The task. Your answer must consist of exactly the lines below, starting with the line with "redis 에 할당한 아이피(job에서 설정한 아이피와 동일)" and going on through the line with "mkpasswd -m sha-512", and nothing else.

Data under study.

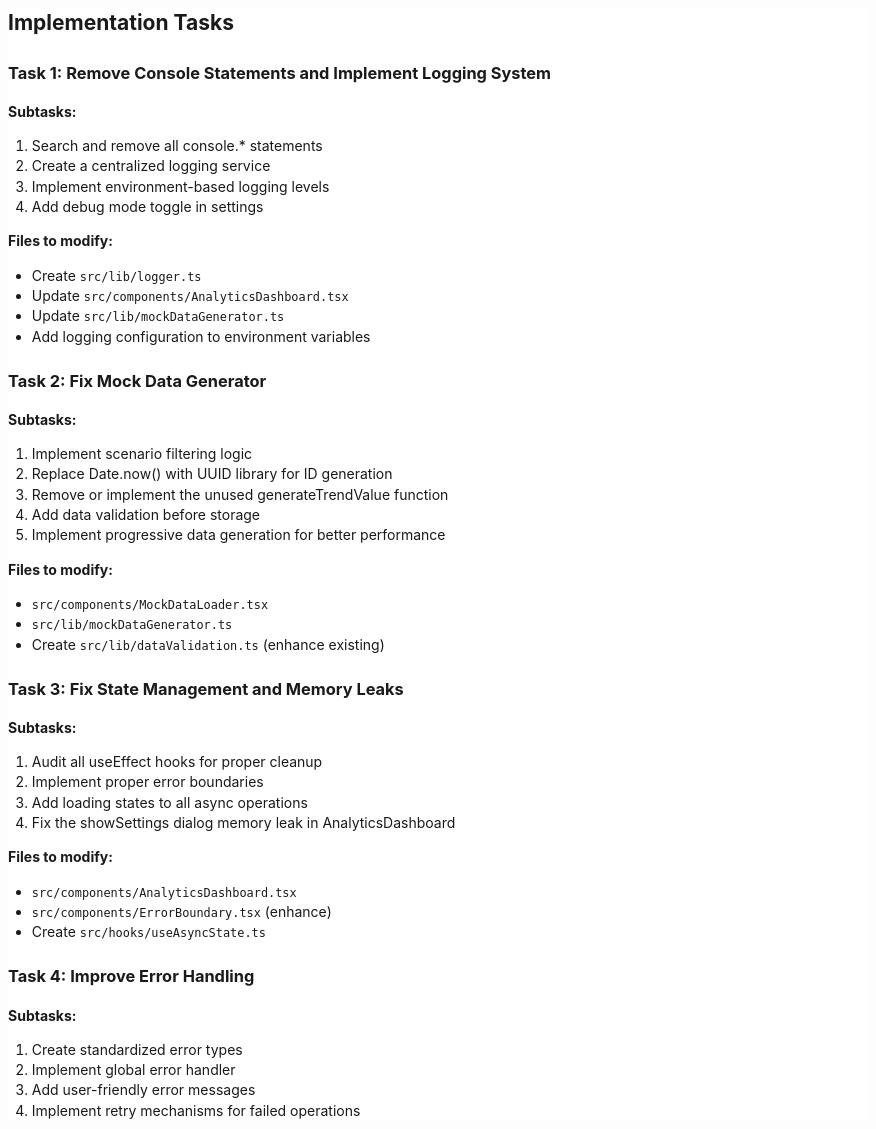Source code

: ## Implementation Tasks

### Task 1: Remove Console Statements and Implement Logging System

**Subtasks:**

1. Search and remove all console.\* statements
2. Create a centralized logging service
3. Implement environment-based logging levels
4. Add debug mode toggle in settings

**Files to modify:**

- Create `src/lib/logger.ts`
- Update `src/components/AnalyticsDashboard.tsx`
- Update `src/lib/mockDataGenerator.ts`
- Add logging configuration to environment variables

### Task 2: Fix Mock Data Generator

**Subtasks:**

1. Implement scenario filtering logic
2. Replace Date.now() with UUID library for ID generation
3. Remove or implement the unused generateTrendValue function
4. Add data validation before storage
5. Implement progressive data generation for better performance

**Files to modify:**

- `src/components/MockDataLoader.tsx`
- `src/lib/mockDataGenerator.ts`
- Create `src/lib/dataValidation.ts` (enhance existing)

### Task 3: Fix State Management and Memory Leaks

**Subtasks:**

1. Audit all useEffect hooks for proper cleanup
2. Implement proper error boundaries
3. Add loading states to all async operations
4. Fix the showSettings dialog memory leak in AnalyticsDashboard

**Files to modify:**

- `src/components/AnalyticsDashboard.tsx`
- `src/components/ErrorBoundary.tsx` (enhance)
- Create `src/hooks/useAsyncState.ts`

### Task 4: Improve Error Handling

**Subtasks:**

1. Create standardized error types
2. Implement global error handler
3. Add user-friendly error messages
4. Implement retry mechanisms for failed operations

...

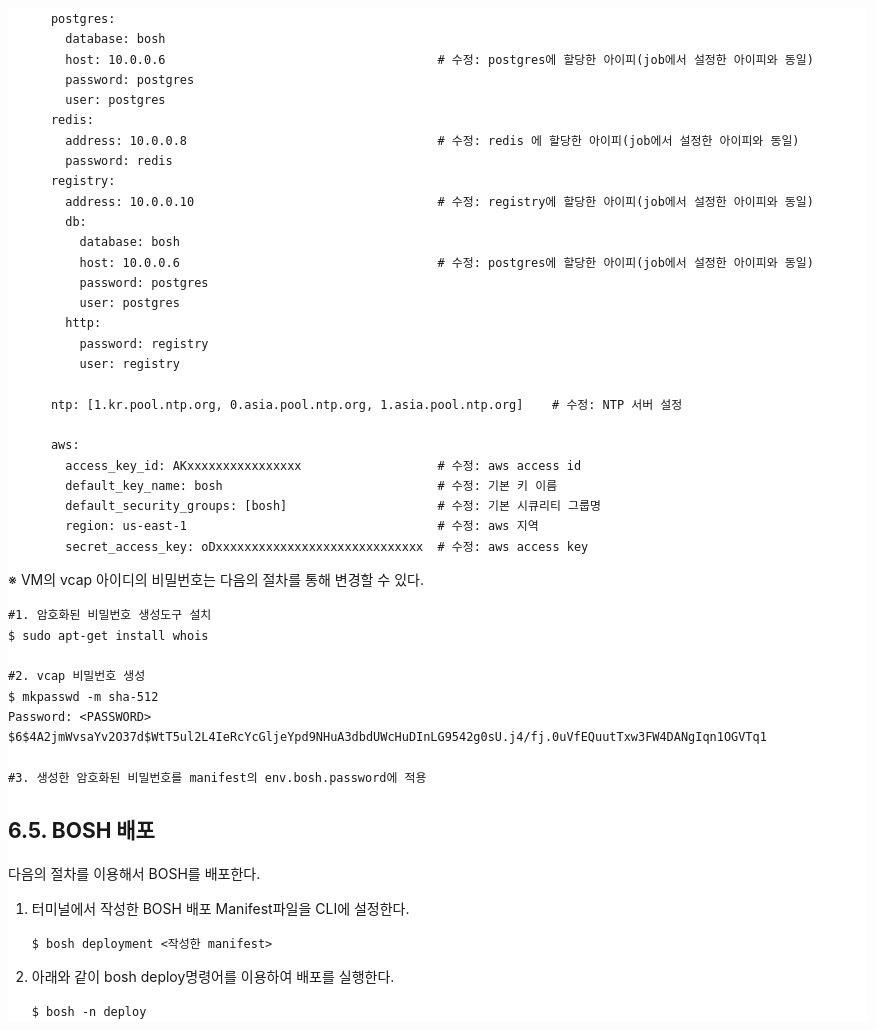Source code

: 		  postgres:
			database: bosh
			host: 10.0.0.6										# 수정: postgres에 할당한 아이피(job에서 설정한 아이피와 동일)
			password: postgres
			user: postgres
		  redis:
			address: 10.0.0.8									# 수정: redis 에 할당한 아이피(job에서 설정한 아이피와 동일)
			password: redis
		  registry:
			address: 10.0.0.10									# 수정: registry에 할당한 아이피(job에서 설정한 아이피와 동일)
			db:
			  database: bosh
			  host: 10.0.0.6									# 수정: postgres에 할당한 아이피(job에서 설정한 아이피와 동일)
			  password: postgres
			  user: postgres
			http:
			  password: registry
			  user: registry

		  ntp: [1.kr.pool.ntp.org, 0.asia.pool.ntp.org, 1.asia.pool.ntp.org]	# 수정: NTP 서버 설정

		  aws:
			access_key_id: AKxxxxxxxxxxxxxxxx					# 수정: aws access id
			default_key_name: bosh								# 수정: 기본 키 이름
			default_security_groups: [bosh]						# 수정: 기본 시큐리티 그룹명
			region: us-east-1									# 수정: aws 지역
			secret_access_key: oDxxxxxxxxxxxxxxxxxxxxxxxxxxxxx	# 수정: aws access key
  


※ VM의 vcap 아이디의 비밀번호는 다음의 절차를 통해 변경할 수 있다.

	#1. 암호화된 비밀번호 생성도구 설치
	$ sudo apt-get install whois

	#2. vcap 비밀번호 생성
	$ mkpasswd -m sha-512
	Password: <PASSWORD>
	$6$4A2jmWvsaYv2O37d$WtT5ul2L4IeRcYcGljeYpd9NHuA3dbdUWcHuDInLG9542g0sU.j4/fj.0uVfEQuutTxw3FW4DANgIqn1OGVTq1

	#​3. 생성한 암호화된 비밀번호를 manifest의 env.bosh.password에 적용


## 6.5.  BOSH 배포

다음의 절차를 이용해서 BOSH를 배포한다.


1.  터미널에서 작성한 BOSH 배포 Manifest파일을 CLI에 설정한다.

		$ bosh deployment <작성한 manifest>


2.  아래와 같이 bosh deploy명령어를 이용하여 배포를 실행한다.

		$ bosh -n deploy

Answer box.
			address: 10.0.0.8									# 수정: redis 에 할당한 아이피(job에서 설정한 아이피와 동일)
			password: redis
		  registry:
			address: 10.0.0.10									# 수정: registry에 할당한 아이피(job에서 설정한 아이피와 동일)
			db:
			  database: bosh
			  host: 10.0.0.6									# 수정: postgres에 할당한 아이피(job에서 설정한 아이피와 동일)
			  password: postgres
			  user: postgres
			http:
			  password: registry
			  user: registry

		  ntp: [1.kr.pool.ntp.org, 0.asia.pool.ntp.org, 1.asia.pool.ntp.org]	# 수정: NTP 서버 설정

		  aws:
			access_key_id: AKxxxxxxxxxxxxxxxx					# 수정: aws access id
			default_key_name: bosh								# 수정: 기본 키 이름
			default_security_groups: [bosh]						# 수정: 기본 시큐리티 그룹명
			region: us-east-1									# 수정: aws 지역
			secret_access_key: oDxxxxxxxxxxxxxxxxxxxxxxxxxxxxx	# 수정: aws access key
  


※ VM의 vcap 아이디의 비밀번호는 다음의 절차를 통해 변경할 수 있다.

	#1. 암호화된 비밀번호 생성도구 설치
	$ sudo apt-get install whois

	#2. vcap 비밀번호 생성
	$ mkpasswd -m sha-512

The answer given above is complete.